Indexing as quality proxy
Indexing columns (indexed_pubmed, indexed_scopus, etc.) reflect database membership status at scraping time. Absence from an index does not necessarily indicate low quality — new, regional, or specialized journals may not yet be indexed.
Affiliation currency
Affiliations were scraped from publisher websites and may not reflect editors' current institutional appointments.
Data sources
This project relies on several open data sources and APIs.

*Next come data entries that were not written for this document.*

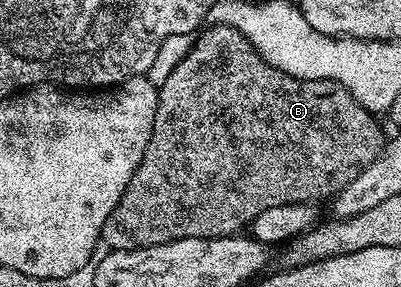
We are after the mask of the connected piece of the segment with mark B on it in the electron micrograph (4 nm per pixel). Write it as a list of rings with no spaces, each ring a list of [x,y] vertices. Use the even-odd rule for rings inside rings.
[[[221,24],[213,25],[207,25],[193,39],[189,52],[182,57],[180,64],[176,64],[176,68],[172,68],[168,80],[158,87],[156,120],[152,128],[152,136],[148,140],[148,148],[144,152],[132,180],[128,180],[116,208],[112,208],[108,220],[102,226],[101,241],[105,245],[107,242],[110,250],[152,248],[185,238],[229,238],[237,235],[241,231],[238,230],[241,226],[242,229],[249,227],[250,221],[256,216],[260,216],[260,212],[264,212],[276,204],[292,204],[293,202],[318,204],[321,203],[321,198],[331,199],[352,180],[356,180],[356,176],[360,176],[360,172],[364,172],[364,168],[368,168],[368,164],[372,164],[372,160],[376,160],[380,156],[384,145],[382,126],[374,119],[377,117],[371,111],[365,110],[356,101],[352,92],[348,92],[348,88],[344,88],[339,82],[288,76],[284,72],[280,72],[280,68],[268,64],[268,60],[264,60],[264,56],[260,56],[260,52],[256,52],[253,44],[239,30]]]

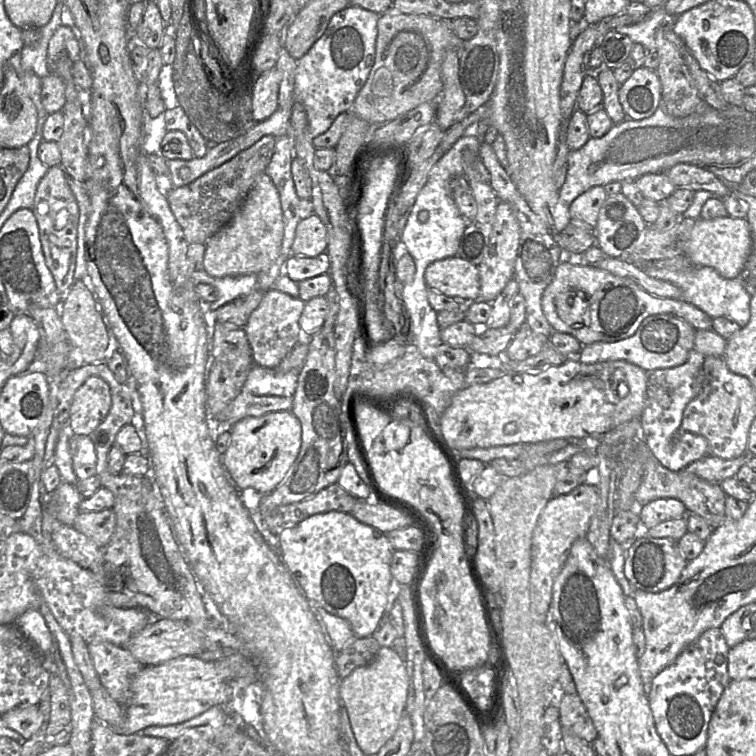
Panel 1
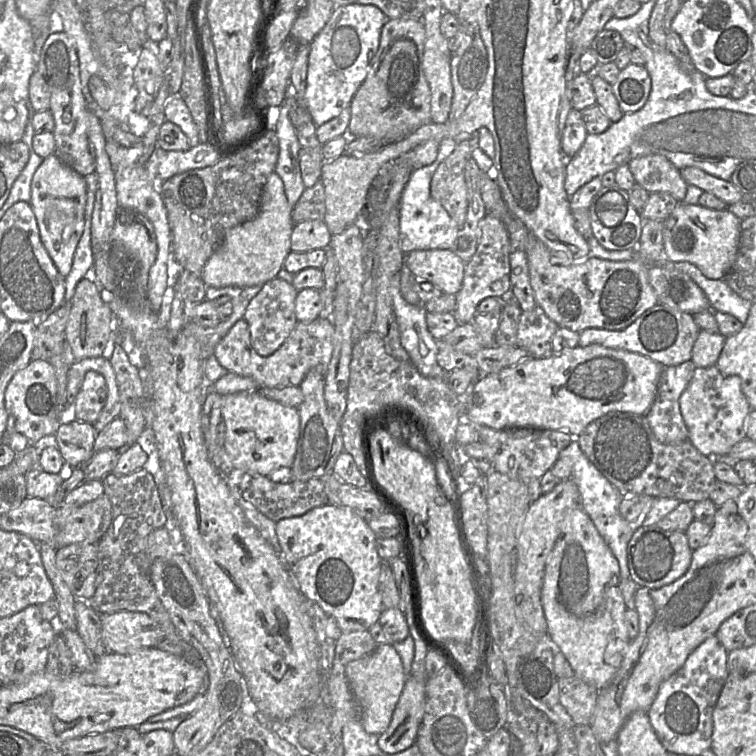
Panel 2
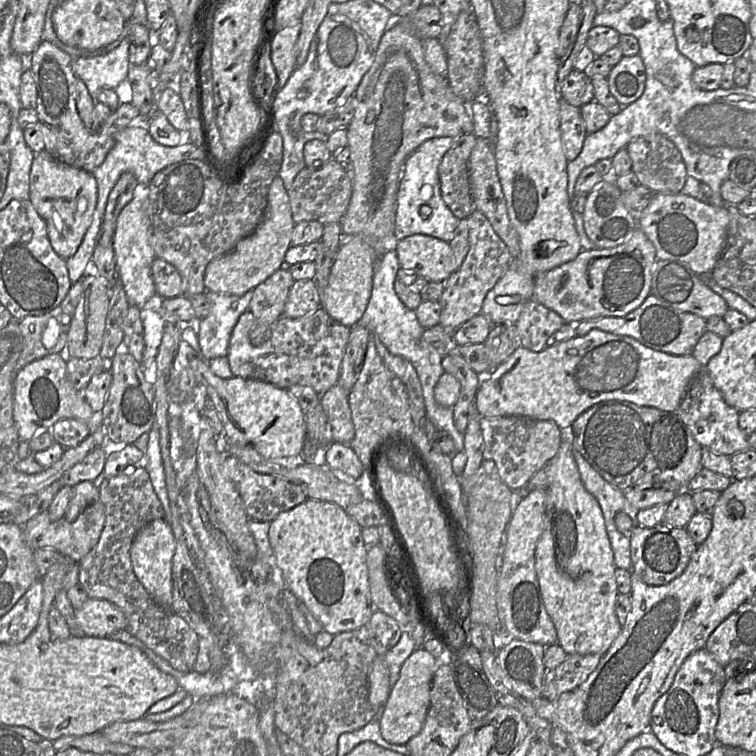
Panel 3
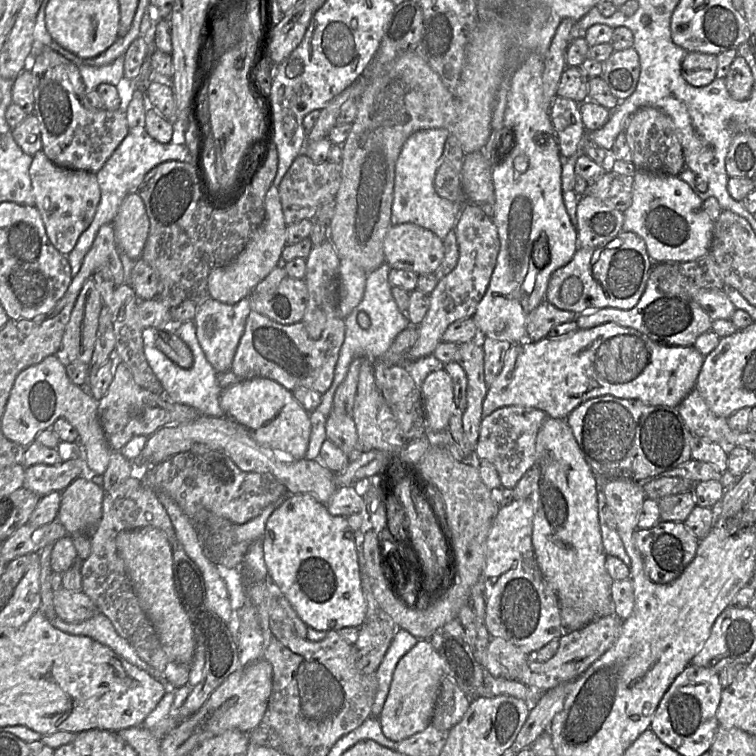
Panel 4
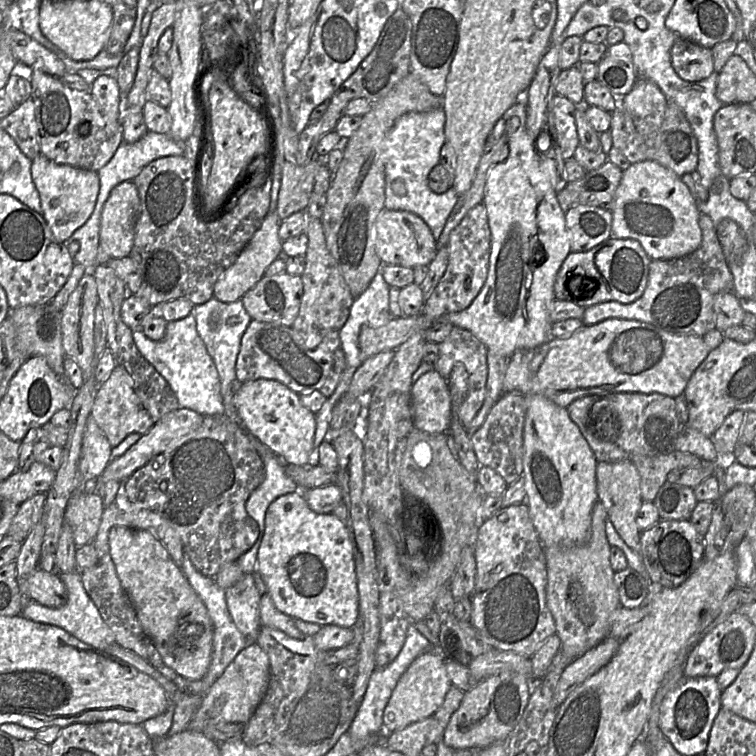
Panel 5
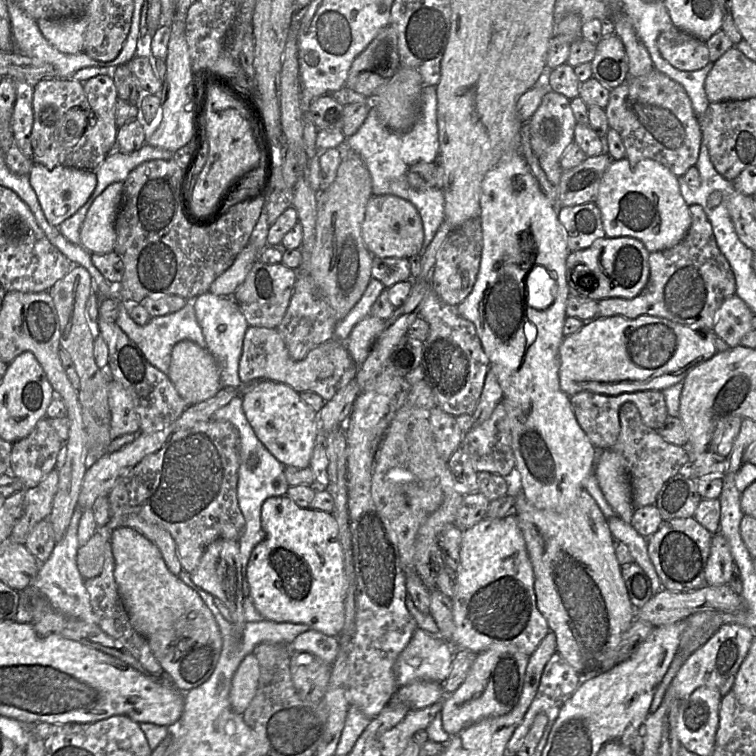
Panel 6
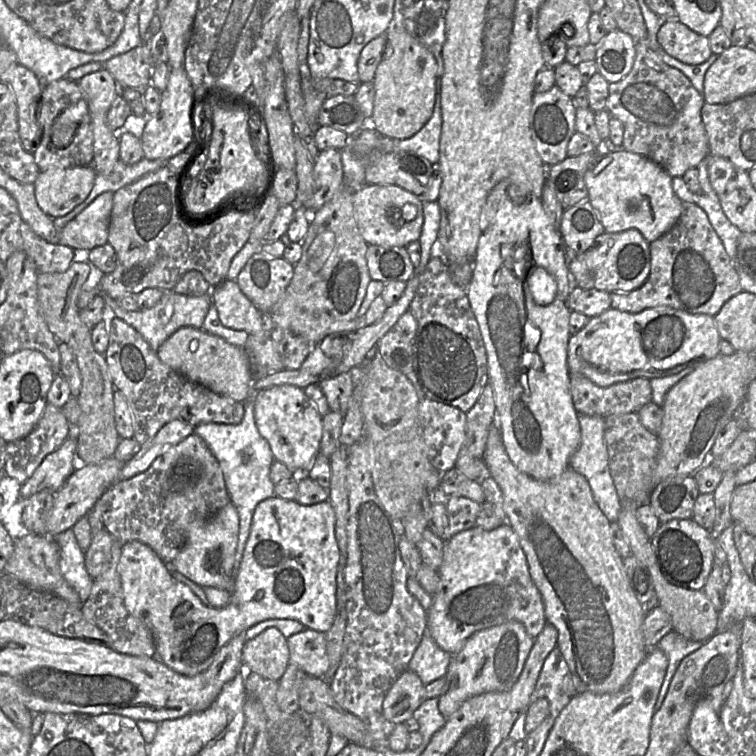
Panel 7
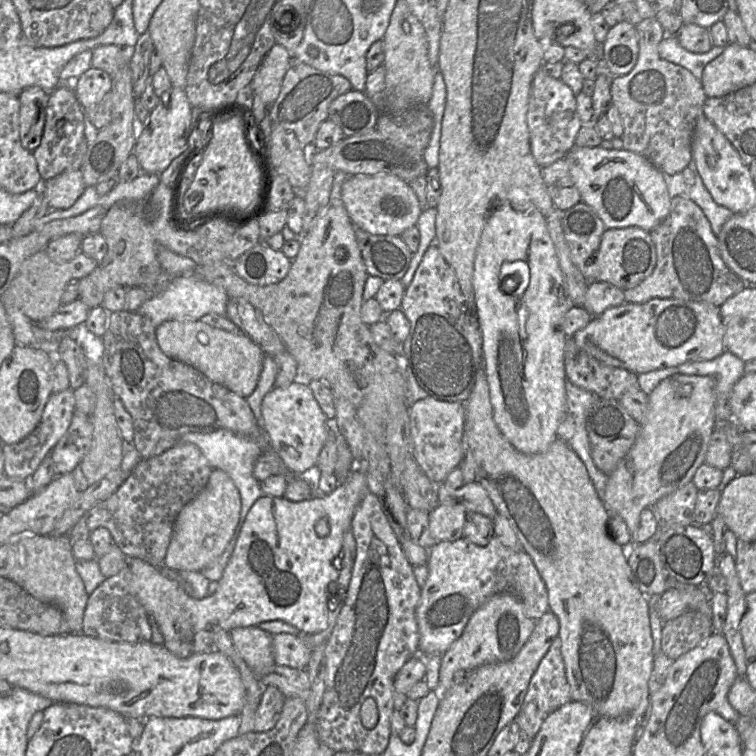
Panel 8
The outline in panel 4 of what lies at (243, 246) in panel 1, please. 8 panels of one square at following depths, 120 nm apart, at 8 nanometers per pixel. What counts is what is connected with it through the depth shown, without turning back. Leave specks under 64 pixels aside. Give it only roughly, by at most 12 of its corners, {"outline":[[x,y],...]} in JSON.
{"outline":[[278,187],[243,250],[213,269],[210,298],[235,304],[278,265],[287,244]]}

We are grateful to the teams behind each of these resources:
| Source | Used for | License |
|---|---|---|
| OpenAlex | Bibliometrics (h-index, citations), journal classification, journal metrics, funding sources | CC0 |
| ROR (Research Organization Registry) | Institution canonicalization, geolocation (country, city, coordinates) | CC0 |
| WGND 2.0 (Raffo & Lax-Martinez, WIPO) | Country-aware gender inference from first names (~3.5M unique names, 195 countries) | CC0 |
| gender-guesser | Tertiary gender-inference fallback for names absent from WGND | GPL-3.0 |
| Scopus Source List | Journal indexing status (indexed_scopus) | Publicly available list |
| Web of Science Master Journal List | Journal indexing status (indexed_wos) | Publicly available list |
| PubMed / NLM Catalog | Journal indexing status (indexed_pubmed) | Public domain |
| DOAJ (Directory of Open Access Journals) | Open access status, journal indexing | CC-BY-SA |
| COPE (Committee on Publication Ethics) | Publisher ethics membership | Public list |
| Norwegian Register for Scientific Journals (NPI/NSD) | Norwegian Publishing Indicator level and classification | Open data |
| ORCID | Editor unique identifiers | CC0 (public data) |
| probablepeople | Name parsing and validation | MIT |
Acknowledgements
Open Editors Plus builds upon and is inspired by the original Open Editors project by Nishikawa-Pacher, Heck, and Schoch. We are deeply grateful to the teams behind OpenAlex, ROR, DOAJ, ORCID, and all the other open data initiatives that make this work possible. Open science infrastructure is a public good, and this project exists because of their commitment to open data.
Ethics statement
This dataset contains only publicly available information from journal editorial board pages. No private or restricted data sources were used. The scraping respects publisher rate limits and robots.txt directives. Race/ethnicity inference data was computed for internal analysis only and is not included in the public release. Gender inference is provided with full methodology transparency and confidence scores to enable responsible use.